Indeks Harga Saham Gabungan (IHSG) berhasil menembus level 8.000 pada perdagangan Kamis (28/8). Terkereknya IHSG dinilai sebagai optimisme pasar terhadap potensi penurunan suku bunga The Fed pada September.
Namun demikian, analis menilai tren tersebut belum stabil dan dapat berubah sewaktu-waktu.
Senior Technical Analyst Mirae Asset Sekuritas Indonesia, Nafan Aji Gusta menilai peluang pemangkasan suku bunga Bank Sentral Amerika Serikat (The Fed) kian terbuka pada September setelah rilis data ekonomi Amerika Serikat lebih baik dari perkiraan.
Nafan menyebut Lembaga keuangan Amerika Serikat (AS), Morgan Stanley memperkirakan bahwa Federal Open Market Committee (FOMC) akan memangkas suku bunga acuan sebesar 25 bps atau 0,25 persen pada September.
Pemangkasan ini diperkirakan akan berlanjut tiap tiga bulan sekali hingga akhir 2026 dan suku bunga berada di kisaran 2,75 hingga 3 persen.

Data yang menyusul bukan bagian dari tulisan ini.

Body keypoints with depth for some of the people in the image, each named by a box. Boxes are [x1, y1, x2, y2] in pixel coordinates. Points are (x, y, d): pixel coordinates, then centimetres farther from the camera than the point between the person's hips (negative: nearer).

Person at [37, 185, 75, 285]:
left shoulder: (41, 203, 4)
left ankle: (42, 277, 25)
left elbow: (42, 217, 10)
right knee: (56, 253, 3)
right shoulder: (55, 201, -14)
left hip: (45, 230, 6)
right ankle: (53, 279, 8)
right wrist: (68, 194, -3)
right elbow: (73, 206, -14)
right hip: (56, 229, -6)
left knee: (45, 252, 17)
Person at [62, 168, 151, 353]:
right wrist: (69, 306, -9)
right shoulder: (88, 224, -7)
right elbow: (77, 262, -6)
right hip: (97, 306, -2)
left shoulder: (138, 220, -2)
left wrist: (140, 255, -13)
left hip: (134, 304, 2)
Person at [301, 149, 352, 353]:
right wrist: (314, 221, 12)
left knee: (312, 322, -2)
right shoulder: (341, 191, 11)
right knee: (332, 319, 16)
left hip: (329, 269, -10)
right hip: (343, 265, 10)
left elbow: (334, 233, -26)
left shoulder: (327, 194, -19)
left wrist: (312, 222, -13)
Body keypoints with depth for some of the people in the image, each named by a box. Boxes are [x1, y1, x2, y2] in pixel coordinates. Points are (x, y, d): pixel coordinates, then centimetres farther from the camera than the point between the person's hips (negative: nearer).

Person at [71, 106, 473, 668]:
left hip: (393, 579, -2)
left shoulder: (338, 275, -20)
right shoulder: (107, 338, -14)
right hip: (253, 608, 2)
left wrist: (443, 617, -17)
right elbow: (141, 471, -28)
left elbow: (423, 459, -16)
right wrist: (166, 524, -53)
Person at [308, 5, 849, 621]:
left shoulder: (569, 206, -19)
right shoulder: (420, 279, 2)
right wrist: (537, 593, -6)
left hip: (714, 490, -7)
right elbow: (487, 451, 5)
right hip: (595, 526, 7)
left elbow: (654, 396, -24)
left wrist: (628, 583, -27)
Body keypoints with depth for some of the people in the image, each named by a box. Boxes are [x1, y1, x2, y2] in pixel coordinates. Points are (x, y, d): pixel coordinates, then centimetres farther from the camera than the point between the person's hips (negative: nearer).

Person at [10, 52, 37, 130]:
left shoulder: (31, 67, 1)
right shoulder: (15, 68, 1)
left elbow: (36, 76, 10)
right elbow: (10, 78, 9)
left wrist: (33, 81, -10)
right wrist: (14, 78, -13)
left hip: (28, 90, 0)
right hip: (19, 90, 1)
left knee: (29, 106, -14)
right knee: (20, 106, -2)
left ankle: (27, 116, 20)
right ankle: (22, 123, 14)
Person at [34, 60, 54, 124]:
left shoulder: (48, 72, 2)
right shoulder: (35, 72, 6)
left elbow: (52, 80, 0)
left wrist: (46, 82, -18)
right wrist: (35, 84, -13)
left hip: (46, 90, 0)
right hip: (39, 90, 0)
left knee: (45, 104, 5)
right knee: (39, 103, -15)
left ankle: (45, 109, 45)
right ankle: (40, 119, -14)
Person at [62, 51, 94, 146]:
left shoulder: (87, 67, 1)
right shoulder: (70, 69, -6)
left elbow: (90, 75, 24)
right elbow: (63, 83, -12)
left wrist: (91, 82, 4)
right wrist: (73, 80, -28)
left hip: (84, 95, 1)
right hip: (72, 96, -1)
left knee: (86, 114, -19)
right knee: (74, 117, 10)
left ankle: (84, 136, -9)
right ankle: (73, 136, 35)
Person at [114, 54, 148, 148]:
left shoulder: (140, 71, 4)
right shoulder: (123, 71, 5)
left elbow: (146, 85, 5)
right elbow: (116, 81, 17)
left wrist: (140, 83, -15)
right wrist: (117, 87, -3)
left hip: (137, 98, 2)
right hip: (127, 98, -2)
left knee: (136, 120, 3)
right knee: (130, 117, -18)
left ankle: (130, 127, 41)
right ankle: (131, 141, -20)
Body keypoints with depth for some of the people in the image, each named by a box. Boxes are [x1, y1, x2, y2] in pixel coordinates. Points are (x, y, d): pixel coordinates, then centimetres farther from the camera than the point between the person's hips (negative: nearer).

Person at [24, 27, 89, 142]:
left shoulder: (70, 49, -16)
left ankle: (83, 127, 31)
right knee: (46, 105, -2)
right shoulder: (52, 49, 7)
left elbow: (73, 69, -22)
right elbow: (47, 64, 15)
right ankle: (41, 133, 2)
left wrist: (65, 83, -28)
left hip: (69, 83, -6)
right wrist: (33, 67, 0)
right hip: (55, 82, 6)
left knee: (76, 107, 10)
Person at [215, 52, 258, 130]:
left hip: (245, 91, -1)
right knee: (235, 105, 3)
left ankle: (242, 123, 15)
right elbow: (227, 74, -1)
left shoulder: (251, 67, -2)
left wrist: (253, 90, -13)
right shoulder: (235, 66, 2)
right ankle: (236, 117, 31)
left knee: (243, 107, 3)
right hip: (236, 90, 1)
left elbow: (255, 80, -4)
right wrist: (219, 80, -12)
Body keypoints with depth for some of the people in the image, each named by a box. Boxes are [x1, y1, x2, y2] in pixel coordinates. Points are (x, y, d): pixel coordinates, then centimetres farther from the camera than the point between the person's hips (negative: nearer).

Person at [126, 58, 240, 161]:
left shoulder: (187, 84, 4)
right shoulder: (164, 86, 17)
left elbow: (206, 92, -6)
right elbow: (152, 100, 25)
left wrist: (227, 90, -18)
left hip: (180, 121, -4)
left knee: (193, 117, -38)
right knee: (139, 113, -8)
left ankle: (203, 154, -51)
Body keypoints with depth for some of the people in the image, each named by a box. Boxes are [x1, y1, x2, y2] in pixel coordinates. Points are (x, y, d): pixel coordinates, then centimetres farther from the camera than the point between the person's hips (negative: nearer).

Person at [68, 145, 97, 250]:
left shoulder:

“Bahkan Morgan Stanley memperkirakan bahwa FOMC akan memangkas suku bunga acuan sebesar 25 bps pada September dan diikuti dengan pemangkasan setiap kuartal sebesar 25 bps hingga ke level 2,75 hingga 3,0 persen pada akhir 2026,” tulis Nafan saat dihubungi oleh kumparan, Kamis (28/8).
Nafan turut menyebut Bank Indonesia telah memberi sinyal bahwa siklus penurunan suku bunga domestik masih akan berlanjut. Proyeksi ini memberi sentimen positif terhadap sektor sensitif suku bunga, terutama perbankan dan properti.

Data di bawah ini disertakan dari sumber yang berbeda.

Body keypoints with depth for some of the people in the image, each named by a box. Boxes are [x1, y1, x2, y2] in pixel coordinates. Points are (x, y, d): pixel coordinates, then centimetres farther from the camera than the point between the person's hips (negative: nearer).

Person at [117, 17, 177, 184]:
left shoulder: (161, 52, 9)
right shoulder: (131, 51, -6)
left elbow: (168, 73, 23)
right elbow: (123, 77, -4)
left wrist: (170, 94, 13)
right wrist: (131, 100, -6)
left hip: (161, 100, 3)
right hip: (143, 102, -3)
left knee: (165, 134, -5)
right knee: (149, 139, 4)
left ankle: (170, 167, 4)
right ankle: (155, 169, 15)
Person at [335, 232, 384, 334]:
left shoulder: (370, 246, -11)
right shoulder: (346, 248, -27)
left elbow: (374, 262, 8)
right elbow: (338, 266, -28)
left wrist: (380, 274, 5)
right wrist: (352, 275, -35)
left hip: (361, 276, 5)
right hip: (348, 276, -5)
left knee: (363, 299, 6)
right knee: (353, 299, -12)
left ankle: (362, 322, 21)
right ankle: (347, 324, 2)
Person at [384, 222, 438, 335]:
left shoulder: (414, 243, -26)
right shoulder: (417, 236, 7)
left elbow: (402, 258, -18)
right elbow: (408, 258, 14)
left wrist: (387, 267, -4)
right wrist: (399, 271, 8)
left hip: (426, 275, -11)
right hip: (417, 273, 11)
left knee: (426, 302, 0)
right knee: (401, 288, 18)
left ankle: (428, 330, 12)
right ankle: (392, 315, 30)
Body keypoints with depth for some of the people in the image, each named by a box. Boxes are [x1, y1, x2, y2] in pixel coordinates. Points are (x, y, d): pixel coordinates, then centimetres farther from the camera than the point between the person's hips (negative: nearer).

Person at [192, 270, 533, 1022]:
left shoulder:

Sementara itu, pemerhati IHSG sekaligus penulis buku Seller dan Trading Investasi, Desmond Wira menyampaikan penguatan IHSG sulit untuk ditentukan.
Menurutnya, pemangkasan suku bunga The Fed pada September dapat memicu optimisme pelaku pasar.

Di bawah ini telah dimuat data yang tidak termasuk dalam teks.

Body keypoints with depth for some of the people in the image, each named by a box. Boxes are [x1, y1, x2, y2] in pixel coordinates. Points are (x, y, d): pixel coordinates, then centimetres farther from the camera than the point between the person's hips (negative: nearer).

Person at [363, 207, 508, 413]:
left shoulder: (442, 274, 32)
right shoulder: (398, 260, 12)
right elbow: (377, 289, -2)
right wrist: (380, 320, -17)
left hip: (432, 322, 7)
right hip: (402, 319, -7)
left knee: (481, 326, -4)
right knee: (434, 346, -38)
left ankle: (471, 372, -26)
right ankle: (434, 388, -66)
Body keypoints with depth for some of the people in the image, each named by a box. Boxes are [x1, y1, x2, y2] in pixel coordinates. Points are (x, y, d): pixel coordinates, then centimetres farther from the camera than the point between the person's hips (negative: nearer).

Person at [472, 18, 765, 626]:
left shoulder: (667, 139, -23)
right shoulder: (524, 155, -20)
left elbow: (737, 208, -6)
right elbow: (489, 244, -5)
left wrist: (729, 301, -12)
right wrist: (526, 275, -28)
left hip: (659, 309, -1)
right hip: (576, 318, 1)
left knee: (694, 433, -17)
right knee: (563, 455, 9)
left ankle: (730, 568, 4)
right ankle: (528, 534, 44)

Namun, ia mengingatkan bahwa IHSG tetap rawan fluktuasi karena saham penopang indeks saat ini adalah big cap seperti PT Dian Swastatika Sentosa Tbk (DSSA) dan PT DCI Indonesia Tbk (DCII) yang likuiditasnya rendah.
“Pasar saham masih berpotensi bergerak volatil, karena kedua saham tersebut mudah naik dan turun, menyeret IHSGI,” kata Desmond.
Lebih lanjut, Desmond mengungkapkan sektor yang berpotensi mencatatkan kinerja positif dalam waktu dekat adalah properti, otomotif, serta perkebunan CPO.
“Sedangkan emiten CPO karena kenaikan harga CPO sejak bulan Mei,” tambahnya.
Disclaimer: Keputusan investasi sepenuhnya didasarkan pada pertimbangan dan keputusan pembaca. Berita ini bukan merupakan ajakan untuk membeli, menahan, atau menjual suatu produk investasi tertentu.